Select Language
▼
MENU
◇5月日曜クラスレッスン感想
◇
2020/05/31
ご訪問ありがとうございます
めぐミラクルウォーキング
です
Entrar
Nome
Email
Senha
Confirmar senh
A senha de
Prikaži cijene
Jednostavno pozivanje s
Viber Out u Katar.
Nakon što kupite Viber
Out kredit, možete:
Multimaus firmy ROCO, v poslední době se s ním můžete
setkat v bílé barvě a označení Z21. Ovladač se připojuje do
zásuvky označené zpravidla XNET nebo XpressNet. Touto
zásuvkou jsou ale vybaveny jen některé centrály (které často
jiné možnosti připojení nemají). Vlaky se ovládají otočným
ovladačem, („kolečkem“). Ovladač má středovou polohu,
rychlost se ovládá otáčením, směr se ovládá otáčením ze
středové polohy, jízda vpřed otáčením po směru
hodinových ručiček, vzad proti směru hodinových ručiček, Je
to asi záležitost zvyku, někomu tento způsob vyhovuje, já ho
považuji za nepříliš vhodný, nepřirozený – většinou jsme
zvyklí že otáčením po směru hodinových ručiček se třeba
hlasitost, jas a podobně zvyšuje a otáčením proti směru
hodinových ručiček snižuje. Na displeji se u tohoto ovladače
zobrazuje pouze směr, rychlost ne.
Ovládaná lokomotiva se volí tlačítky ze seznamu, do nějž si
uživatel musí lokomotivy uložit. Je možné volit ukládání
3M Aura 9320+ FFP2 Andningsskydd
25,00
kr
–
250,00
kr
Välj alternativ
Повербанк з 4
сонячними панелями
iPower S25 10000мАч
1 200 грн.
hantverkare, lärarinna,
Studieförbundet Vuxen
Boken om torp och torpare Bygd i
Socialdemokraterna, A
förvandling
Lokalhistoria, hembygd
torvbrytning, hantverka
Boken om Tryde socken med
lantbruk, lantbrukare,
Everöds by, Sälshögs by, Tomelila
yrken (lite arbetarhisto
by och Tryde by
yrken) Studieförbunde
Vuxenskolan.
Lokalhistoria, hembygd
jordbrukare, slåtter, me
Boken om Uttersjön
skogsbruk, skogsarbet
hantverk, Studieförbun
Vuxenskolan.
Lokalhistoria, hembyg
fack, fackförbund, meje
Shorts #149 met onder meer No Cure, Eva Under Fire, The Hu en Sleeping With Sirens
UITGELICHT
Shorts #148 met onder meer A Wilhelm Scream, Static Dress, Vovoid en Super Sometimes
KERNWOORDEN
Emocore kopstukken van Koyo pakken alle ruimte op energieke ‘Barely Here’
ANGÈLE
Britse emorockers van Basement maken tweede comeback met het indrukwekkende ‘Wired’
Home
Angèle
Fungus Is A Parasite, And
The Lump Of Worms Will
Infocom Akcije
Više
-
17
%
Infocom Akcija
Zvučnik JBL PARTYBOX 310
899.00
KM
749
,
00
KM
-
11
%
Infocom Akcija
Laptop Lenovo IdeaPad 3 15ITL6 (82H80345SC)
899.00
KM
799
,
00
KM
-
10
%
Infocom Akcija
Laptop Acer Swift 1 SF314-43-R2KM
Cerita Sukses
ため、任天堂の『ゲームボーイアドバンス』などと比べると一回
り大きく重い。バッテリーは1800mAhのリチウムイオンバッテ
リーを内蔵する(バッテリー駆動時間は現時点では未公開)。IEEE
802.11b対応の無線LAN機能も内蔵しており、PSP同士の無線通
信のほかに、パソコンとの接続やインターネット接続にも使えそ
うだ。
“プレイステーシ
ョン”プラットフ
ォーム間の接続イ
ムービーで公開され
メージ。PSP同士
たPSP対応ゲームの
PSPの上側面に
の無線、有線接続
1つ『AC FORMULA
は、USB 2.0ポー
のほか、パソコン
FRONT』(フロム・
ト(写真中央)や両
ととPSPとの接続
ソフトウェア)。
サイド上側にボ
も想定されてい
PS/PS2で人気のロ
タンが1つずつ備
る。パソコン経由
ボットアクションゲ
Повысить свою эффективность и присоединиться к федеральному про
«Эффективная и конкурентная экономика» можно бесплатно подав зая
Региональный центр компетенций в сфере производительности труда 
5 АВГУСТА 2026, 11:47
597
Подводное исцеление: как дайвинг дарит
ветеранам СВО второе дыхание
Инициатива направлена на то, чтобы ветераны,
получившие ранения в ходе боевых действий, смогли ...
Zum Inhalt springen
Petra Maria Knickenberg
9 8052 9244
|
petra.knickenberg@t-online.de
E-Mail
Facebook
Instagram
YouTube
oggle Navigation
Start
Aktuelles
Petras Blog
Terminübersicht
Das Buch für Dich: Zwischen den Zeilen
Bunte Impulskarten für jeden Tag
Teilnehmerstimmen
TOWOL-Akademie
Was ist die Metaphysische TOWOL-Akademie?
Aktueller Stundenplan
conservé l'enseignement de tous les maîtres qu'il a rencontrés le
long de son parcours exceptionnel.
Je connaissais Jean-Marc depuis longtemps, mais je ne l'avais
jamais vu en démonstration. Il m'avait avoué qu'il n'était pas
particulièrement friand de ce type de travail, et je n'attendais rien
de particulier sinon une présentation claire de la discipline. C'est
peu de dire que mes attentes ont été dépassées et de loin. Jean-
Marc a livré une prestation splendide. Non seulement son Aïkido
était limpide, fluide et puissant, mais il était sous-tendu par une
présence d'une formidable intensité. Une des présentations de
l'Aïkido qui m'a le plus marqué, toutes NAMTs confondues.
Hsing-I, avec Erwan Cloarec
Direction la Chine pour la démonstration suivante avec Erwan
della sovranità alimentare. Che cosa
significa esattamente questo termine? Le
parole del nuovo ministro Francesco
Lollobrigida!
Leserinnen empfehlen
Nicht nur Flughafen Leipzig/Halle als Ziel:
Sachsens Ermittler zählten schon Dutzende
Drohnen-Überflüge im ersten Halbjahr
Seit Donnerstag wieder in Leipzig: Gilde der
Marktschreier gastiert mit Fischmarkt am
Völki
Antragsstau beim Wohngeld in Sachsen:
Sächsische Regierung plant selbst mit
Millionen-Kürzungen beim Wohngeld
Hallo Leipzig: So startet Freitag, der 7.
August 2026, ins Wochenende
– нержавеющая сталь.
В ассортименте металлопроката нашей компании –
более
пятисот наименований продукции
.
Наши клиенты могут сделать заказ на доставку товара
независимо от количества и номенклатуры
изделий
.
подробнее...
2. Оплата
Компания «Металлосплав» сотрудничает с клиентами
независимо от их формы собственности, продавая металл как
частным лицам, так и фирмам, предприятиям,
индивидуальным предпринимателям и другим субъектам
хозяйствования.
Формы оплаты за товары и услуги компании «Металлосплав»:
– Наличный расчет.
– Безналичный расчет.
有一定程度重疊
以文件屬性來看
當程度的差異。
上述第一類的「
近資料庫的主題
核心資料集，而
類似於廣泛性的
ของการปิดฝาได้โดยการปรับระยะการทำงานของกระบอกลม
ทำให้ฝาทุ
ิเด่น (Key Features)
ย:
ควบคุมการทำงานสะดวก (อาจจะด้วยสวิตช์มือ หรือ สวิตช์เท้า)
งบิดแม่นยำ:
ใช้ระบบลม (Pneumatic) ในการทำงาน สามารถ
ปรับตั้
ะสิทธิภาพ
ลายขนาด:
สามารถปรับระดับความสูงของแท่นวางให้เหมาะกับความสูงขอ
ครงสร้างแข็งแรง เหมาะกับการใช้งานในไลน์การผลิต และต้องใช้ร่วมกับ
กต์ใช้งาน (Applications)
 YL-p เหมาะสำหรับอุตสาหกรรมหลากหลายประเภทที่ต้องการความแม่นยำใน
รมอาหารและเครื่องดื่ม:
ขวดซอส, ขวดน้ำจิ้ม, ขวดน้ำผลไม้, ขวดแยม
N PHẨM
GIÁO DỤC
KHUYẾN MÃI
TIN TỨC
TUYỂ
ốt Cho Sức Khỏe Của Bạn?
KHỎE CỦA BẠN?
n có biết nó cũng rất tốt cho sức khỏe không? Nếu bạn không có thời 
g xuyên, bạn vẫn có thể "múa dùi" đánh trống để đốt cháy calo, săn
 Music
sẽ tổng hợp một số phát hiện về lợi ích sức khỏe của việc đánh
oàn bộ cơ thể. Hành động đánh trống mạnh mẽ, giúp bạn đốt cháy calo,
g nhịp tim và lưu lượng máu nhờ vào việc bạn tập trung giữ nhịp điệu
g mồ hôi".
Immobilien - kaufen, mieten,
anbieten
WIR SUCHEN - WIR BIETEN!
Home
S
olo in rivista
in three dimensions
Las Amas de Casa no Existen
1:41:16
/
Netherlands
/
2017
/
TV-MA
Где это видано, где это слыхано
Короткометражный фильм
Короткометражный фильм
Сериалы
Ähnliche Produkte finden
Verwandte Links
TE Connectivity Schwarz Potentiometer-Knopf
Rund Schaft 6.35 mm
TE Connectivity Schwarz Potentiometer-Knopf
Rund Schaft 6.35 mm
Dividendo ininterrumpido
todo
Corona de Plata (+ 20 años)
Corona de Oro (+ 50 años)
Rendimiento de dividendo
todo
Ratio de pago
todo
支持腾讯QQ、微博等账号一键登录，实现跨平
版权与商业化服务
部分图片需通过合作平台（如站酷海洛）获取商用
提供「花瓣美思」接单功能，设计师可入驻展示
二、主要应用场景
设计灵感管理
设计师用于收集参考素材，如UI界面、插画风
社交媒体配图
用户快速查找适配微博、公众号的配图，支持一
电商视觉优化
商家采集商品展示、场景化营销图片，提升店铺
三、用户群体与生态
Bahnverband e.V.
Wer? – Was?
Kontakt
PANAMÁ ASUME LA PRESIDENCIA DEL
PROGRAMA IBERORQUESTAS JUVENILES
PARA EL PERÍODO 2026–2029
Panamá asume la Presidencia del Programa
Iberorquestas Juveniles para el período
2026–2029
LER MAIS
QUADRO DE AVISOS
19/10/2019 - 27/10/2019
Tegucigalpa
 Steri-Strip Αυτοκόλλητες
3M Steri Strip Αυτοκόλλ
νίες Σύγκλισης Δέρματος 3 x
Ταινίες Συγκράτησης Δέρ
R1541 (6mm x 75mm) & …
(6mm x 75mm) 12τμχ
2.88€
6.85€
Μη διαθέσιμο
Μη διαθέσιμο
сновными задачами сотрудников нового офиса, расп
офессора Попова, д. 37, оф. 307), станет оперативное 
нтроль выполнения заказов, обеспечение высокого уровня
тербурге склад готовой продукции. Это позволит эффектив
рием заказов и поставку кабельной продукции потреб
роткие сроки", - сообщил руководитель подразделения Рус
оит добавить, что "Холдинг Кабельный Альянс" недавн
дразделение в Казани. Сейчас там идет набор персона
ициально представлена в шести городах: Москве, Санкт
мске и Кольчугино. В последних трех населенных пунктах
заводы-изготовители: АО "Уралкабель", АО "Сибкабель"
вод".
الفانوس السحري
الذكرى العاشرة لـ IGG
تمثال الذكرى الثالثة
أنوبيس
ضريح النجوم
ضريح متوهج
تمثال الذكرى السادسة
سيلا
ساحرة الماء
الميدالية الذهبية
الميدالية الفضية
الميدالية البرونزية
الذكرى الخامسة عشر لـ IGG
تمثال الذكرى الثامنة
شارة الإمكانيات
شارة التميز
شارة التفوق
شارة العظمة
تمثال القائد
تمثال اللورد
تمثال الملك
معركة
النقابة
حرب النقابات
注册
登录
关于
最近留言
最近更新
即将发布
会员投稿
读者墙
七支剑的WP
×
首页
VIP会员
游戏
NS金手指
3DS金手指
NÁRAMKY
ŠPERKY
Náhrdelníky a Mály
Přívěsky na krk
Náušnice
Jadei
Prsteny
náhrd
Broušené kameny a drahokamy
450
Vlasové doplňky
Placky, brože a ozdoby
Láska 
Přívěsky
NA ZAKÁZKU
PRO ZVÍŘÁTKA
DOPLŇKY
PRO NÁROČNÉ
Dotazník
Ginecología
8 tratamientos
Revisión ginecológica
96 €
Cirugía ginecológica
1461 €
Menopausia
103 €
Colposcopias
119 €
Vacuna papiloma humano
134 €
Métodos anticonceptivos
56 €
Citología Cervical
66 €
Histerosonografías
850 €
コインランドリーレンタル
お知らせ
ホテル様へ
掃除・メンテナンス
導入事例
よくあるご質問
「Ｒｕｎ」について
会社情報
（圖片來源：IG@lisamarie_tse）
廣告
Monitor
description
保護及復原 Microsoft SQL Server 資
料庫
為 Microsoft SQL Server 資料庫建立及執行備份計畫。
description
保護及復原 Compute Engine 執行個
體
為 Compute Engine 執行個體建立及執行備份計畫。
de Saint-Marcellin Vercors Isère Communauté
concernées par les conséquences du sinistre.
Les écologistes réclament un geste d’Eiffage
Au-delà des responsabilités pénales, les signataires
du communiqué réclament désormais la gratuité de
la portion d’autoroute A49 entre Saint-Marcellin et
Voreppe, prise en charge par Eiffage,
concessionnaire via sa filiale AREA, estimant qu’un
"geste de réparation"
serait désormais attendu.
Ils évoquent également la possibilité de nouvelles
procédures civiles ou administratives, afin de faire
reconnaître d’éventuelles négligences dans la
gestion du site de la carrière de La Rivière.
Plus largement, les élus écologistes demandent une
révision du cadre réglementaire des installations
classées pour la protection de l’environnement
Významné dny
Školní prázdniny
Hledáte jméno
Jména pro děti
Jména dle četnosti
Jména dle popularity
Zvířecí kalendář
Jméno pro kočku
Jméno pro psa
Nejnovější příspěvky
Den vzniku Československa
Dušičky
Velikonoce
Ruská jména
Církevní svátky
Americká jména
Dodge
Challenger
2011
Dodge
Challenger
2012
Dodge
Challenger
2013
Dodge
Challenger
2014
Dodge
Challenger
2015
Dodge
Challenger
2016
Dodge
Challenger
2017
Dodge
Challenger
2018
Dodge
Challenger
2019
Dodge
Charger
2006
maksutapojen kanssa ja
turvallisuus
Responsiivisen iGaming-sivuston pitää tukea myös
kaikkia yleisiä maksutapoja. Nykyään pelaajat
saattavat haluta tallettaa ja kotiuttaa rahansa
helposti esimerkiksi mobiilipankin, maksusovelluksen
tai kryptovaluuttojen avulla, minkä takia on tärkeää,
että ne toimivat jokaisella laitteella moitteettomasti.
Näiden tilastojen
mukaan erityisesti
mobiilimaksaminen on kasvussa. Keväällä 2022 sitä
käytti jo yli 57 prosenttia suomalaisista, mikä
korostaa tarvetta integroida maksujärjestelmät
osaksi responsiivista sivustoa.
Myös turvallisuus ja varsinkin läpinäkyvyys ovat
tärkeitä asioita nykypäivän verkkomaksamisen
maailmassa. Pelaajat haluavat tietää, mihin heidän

..........

Repeat the items word for word, starting with the first line of the items and going on through the line with "setkat v bílé".

## Answer to the problem
Select Language
▼
MENU
◇5月日曜クラスレッスン感想
◇
2020/05/31
ご訪問ありがとうございます
めぐミラクルウォーキング
です
Entrar
Nome
Email
Senha
Confirmar senh
A senha de
Prikaži cijene
Jednostavno pozivanje s
Viber Out u Katar.
Nakon što kupite Viber
Out kredit, možete:
Multimaus firmy ROCO, v poslední době se s ním můžete
setkat v bílé barvě a označení Z21. Ovladač se připojuje do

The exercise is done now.